How to complete this task: Scan the records for the word "strain". Copy each line that includes it.

Information shown:
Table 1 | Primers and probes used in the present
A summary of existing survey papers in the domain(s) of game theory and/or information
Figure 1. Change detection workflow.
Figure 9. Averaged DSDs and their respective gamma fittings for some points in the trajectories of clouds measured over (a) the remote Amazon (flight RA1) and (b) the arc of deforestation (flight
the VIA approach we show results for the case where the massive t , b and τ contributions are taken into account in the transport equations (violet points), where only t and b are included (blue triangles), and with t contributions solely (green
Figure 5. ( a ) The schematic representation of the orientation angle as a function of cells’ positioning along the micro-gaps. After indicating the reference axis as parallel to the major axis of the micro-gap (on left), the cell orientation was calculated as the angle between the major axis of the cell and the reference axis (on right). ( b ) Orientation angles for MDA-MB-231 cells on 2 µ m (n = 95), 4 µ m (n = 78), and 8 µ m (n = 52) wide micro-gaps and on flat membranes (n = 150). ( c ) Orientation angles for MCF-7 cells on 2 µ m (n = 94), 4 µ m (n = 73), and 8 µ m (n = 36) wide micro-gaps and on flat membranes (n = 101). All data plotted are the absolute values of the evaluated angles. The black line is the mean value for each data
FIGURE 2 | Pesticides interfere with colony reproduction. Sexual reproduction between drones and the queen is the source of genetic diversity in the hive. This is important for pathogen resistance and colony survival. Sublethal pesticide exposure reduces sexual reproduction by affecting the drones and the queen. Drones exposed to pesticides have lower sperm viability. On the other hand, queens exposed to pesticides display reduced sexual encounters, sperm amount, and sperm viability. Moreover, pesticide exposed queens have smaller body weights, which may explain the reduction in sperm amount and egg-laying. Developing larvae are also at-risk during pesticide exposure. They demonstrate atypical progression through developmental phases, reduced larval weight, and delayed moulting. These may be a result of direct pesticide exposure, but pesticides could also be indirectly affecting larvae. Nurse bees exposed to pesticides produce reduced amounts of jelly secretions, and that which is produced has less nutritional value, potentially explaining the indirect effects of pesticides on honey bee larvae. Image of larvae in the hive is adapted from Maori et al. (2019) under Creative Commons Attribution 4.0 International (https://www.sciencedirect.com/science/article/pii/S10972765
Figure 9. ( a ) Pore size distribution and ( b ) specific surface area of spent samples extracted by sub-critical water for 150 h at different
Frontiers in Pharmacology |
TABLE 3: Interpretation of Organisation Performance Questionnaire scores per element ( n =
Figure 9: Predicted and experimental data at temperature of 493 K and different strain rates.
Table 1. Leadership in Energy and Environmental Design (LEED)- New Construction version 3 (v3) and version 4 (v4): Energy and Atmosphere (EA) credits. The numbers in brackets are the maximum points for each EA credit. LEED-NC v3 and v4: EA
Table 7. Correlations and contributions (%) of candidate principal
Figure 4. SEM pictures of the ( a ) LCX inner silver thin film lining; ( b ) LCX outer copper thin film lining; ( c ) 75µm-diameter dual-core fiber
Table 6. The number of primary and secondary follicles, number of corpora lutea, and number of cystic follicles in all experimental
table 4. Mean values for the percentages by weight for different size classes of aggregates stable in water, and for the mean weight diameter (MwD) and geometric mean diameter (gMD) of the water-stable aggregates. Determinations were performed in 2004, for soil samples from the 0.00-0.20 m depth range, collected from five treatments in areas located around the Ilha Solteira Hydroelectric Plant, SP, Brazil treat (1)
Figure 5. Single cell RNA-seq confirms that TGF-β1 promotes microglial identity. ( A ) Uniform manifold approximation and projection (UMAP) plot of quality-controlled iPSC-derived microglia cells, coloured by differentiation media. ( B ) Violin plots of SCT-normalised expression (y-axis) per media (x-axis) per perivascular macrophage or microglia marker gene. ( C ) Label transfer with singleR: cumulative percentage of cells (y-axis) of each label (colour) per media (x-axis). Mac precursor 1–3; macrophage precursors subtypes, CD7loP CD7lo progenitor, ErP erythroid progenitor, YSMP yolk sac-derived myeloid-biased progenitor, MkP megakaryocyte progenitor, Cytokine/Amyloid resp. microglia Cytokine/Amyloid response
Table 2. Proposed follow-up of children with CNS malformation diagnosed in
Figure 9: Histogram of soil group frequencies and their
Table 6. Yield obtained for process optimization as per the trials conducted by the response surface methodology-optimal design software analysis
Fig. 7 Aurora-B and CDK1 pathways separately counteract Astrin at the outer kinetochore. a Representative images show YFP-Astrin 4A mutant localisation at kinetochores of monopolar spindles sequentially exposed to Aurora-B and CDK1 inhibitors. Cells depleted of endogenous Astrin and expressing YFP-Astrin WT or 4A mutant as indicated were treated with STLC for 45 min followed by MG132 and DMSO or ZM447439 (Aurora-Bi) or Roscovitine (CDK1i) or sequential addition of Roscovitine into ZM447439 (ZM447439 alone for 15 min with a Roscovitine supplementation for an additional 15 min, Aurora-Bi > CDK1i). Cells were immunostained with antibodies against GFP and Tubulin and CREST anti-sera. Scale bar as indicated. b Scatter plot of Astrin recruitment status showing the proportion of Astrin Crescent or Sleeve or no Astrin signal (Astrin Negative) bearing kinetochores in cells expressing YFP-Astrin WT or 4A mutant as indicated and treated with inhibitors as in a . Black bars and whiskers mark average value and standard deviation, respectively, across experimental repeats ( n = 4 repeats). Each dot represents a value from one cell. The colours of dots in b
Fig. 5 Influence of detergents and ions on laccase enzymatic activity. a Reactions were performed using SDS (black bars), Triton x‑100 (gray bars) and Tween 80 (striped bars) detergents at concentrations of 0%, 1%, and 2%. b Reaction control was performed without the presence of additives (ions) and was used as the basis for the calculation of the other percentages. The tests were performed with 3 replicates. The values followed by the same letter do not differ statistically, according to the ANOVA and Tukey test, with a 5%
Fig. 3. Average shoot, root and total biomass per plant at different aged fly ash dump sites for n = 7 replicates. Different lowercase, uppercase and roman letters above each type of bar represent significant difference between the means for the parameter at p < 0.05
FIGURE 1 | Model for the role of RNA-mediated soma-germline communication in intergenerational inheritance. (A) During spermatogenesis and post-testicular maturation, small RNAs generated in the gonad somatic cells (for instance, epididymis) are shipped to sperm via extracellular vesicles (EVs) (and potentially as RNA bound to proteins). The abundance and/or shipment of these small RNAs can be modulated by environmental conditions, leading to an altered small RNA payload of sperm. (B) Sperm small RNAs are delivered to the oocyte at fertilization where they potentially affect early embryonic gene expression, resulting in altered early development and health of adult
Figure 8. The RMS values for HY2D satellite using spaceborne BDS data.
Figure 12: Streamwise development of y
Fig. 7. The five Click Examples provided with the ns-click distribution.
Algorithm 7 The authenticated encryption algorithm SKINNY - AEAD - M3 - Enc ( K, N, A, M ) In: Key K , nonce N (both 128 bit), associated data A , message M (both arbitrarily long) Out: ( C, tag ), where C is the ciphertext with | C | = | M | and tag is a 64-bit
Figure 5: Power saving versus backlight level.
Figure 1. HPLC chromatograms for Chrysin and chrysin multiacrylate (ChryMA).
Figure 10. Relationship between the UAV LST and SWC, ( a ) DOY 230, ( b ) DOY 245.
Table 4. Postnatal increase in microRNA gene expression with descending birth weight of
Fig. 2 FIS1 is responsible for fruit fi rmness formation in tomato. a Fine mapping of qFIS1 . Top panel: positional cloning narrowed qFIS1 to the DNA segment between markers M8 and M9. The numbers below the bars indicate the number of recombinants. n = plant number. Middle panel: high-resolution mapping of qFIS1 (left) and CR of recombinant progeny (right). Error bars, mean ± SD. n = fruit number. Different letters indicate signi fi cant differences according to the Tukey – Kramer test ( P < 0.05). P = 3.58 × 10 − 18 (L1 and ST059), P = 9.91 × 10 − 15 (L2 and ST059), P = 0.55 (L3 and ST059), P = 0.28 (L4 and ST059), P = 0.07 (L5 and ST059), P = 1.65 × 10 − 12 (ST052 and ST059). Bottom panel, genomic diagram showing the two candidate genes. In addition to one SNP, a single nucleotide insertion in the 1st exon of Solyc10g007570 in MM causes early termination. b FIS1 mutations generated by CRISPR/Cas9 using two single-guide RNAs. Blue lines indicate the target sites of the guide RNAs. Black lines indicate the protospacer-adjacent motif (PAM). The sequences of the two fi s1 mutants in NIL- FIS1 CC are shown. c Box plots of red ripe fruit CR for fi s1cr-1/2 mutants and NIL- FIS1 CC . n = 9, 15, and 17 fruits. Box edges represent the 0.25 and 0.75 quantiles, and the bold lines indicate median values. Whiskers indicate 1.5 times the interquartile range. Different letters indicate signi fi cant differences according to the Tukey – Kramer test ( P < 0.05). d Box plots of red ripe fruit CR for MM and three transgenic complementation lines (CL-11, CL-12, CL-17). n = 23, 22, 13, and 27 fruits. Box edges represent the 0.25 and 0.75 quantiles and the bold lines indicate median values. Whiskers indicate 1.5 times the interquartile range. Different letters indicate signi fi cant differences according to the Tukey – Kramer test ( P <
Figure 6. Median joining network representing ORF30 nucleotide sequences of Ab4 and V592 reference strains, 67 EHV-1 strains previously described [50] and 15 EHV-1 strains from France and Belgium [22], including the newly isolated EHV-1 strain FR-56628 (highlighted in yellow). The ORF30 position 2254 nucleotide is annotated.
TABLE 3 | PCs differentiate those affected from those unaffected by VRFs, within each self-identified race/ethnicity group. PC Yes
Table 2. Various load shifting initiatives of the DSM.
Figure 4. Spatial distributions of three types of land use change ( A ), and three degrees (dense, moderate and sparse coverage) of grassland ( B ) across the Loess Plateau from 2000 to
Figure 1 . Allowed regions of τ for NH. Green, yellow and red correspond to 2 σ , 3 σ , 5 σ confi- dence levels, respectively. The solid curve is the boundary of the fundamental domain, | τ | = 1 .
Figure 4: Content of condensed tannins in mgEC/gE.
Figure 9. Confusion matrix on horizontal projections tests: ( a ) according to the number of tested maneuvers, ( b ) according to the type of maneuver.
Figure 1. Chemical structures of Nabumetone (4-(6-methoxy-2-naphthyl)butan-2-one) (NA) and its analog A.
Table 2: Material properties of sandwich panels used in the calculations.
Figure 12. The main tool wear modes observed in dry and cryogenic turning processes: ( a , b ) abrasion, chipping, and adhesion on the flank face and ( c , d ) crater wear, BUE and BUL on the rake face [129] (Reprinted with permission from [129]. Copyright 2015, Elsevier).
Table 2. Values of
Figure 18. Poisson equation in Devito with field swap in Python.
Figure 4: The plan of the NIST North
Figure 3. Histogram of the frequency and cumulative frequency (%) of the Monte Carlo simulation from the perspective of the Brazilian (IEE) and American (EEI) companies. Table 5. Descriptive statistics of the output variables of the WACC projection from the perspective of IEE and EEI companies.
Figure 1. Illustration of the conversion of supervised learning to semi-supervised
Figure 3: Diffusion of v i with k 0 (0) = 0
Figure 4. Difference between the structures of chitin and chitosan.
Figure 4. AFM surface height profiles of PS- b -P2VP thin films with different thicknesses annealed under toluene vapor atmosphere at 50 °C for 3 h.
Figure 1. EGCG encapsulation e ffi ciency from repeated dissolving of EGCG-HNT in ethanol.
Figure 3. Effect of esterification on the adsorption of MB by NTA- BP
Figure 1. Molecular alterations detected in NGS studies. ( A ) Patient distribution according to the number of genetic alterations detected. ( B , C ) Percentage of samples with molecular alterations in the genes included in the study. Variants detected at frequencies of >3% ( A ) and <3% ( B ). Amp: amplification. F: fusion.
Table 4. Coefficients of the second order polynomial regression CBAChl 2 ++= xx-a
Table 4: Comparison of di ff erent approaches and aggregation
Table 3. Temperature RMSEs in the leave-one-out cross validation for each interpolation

Exercise output:
Figure 9: Predicted and experimental data at temperature of 493 K and different strain rates.
Figure 6. Median joining network representing ORF30 nucleotide sequences of Ab4 and V592 reference strains, 67 EHV-1 strains previously described [50] and 15 EHV-1 strains from France and Belgium [22], including the newly isolated EHV-1 strain FR-56628 (highlighted in yellow). The ORF30 position 2254 nucleotide is annotated.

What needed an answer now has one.